---------- PROVIDED ENTRIES ----------
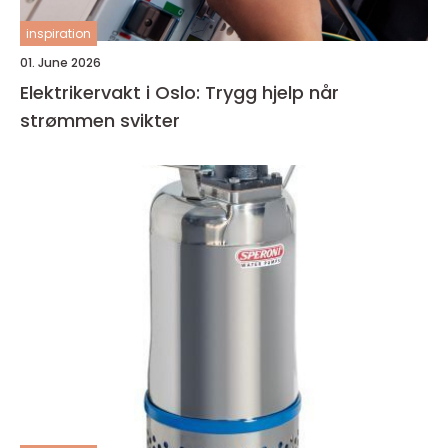
inspiration
01. June 2026
Elektrikervakt i Oslo: Trygg hjelp når
strømmen svikter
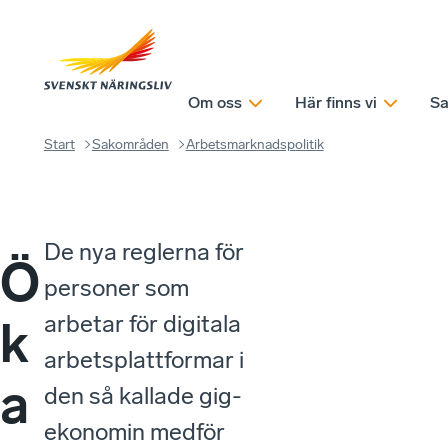
Om oss
Här finns vi
Sa
Start
Sakområden
Arbetsmarknadspolitik
De nya reglerna för
Ö
personer som
arbetar för digitala
k
arbetsplattformar i
a
den så kallade gig-
ekonomin medför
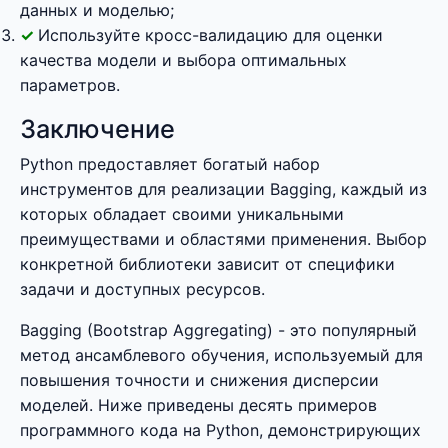
данных и моделью;
Используйте кросс-валидацию для оценки
качества модели и выбора оптимальных
параметров.
Заключение
Python предоставляет богатый набор
инструментов для реализации Bagging, каждый из
которых обладает своими уникальными
преимуществами и областями применения. Выбор
конкретной библиотеки зависит от специфики
задачи и доступных ресурсов.
Bagging (Bootstrap Aggregating) - это популярный
метод ансамблевого обучения, используемый для
повышения точности и снижения дисперсии
моделей. Ниже приведены десять примеров
программного кода на Python, демонстрирующих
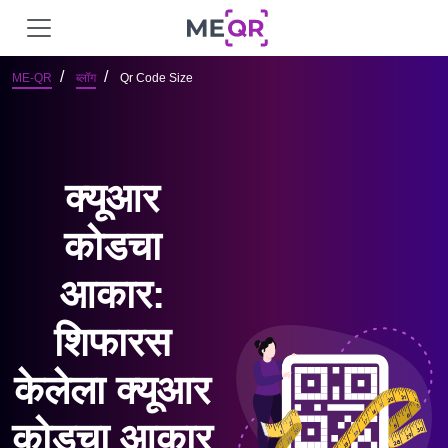
ME-QR
ब्लॉग
Qr Code Size
क्यूआर
कोडचा
आकार:
शिफारस
केलेला क्यूआर
कोडचा आकार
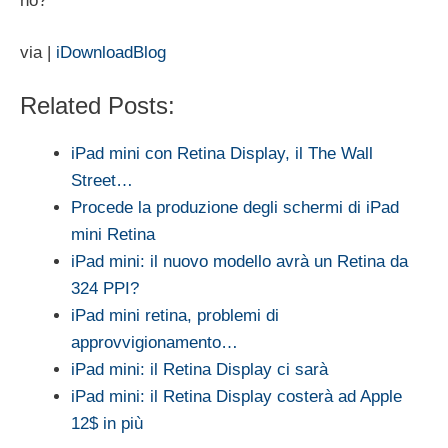
no?
via |
iDownloadBlog
Related Posts:
iPad mini con Retina Display, il The Wall
Street…
Procede la produzione degli schermi di iPad
mini Retina
iPad mini: il nuovo modello avrà un Retina da
324 PPI?
iPad mini retina, problemi di
approvvigionamento…
iPad mini: il Retina Display ci sarà
iPad mini: il Retina Display costerà ad Apple
12$ in più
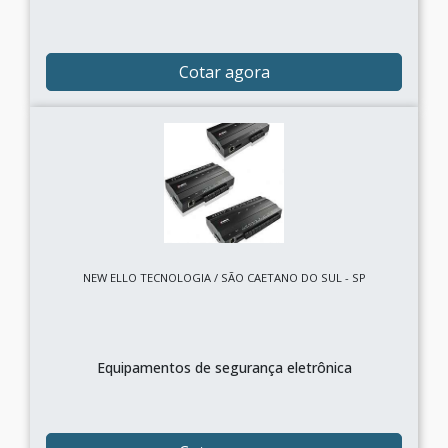
Cotar agora
NEW ELLO TECNOLOGIA / SÃO CAETANO DO SUL - SP
Equipamentos de segurança eletrônica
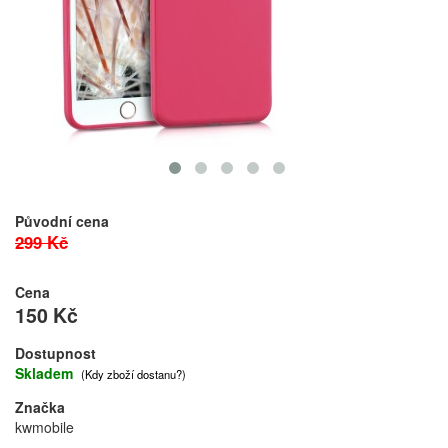
Původní cena
299 Kč
Cena
150 Kč
Dostupnost
Skladem
(Kdy zboží dostanu?)
Značka
kwmobile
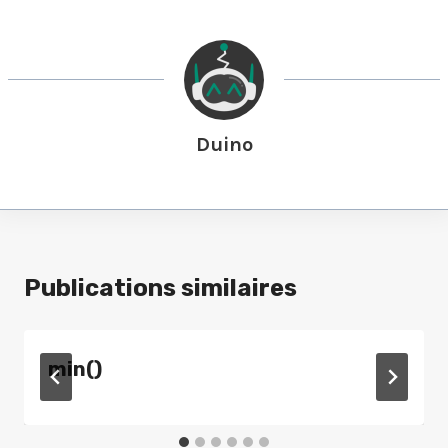
Duino
Publications similaires
min()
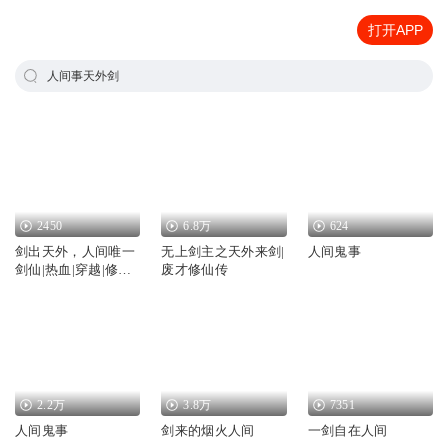
打开APP
人间事天外剑
2450
6.8万
624
剑出天外，人间唯一
无上剑主之天外来剑|
人间鬼事
剑仙|热血|穿越|修仙|
废才修仙传
奇幻仙侠|奇幻
2.2万
3.8万
7351
人间鬼事
剑来的烟火人间
一剑自在人间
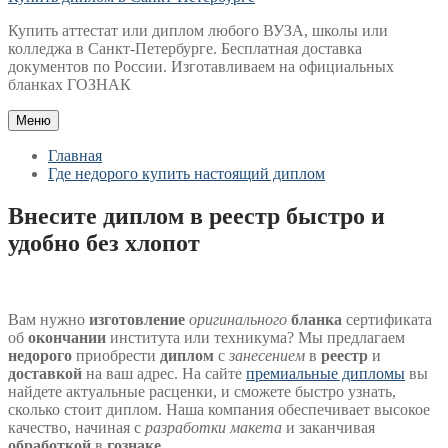
Купить аттестат или диплом любого ВУЗА, школы или
колледжа в Санкт-Петербурге. Бесплатная доставка
документов по России. Изготавливаем на официальных
бланках ГОЗНАК
Меню
Главная
Где недорого купить настоящий диплом
Внесите диплом в реестр быстро и
удобно без хлопот
Вам нужно
изготовление
оригинального
бланка
сертификата
об
окончании
института или техникума? Мы предлагаем
недорого
приобрести
диплом
с
занесением
в
реестр
и
доставкой
на ваш адрес. На сайте
премиальные дипломы
вы
найдете актуальные расценки, и сможете быстро узнать,
сколько стоит диплом. Наша компания обеспечивает высокое
качество, начиная с
разработки макета
и заканчивая
обработкой
в
гознаке
.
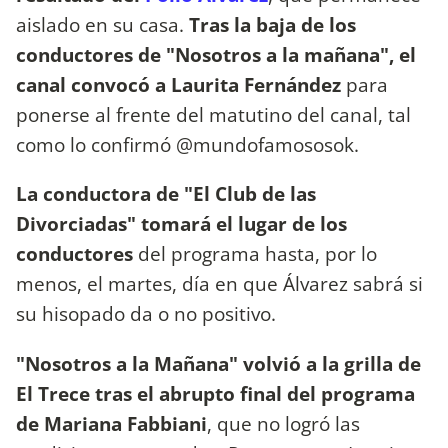
aislado en su casa.
Tras la baja de los
conductores de "Nosotros a la mañana", el
canal convocó a Laurita Fernández
para
ponerse al frente del matutino del canal, tal
como lo confirmó @mundofamososok.
La conductora de "El Club de las
Divorciadas" tomará el lugar de los
conductores
del programa hasta, por lo
menos, el martes, día en que Álvarez sabrá si
su hisopado da o no positivo.
"Nosotros a la Mañana" volvió a la grilla de
El Trece tras el abrupto final del programa
de Mariana Fabbiani
, que no logró las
----------
- [WHAT NEEDS TO BE DONE]:
Starting with the first line and stopping after the line that has "ekonomin medför", arrange these lines as a Markdown table with the columns Number and Line text, skipping any blank lines. Leave the pictures out.

- [EXERCISE ANSWER]:
| Number | Line text |
|---|---|
| 1 | inspiration |
| 2 | 01. June 2026 |
| 3 | Elektrikervakt i Oslo: Trygg hjelp når |
| 4 | strømmen svikter |
| 5 | Om oss |
| 6 | Här finns vi |
| 7 | Sa |
| 8 | Start |
| 9 | Sakområden |
| 10 | Arbetsmarknadspolitik |
| 11 | De nya reglerna för |
| 12 | Ö |
| 13 | personer som |
| 14 | arbetar för digitala |
| 15 | k |
| 16 | arbetsplattformar i |
| 17 | a |
| 18 | den så kallade gig- |
| 19 | ekonomin medför |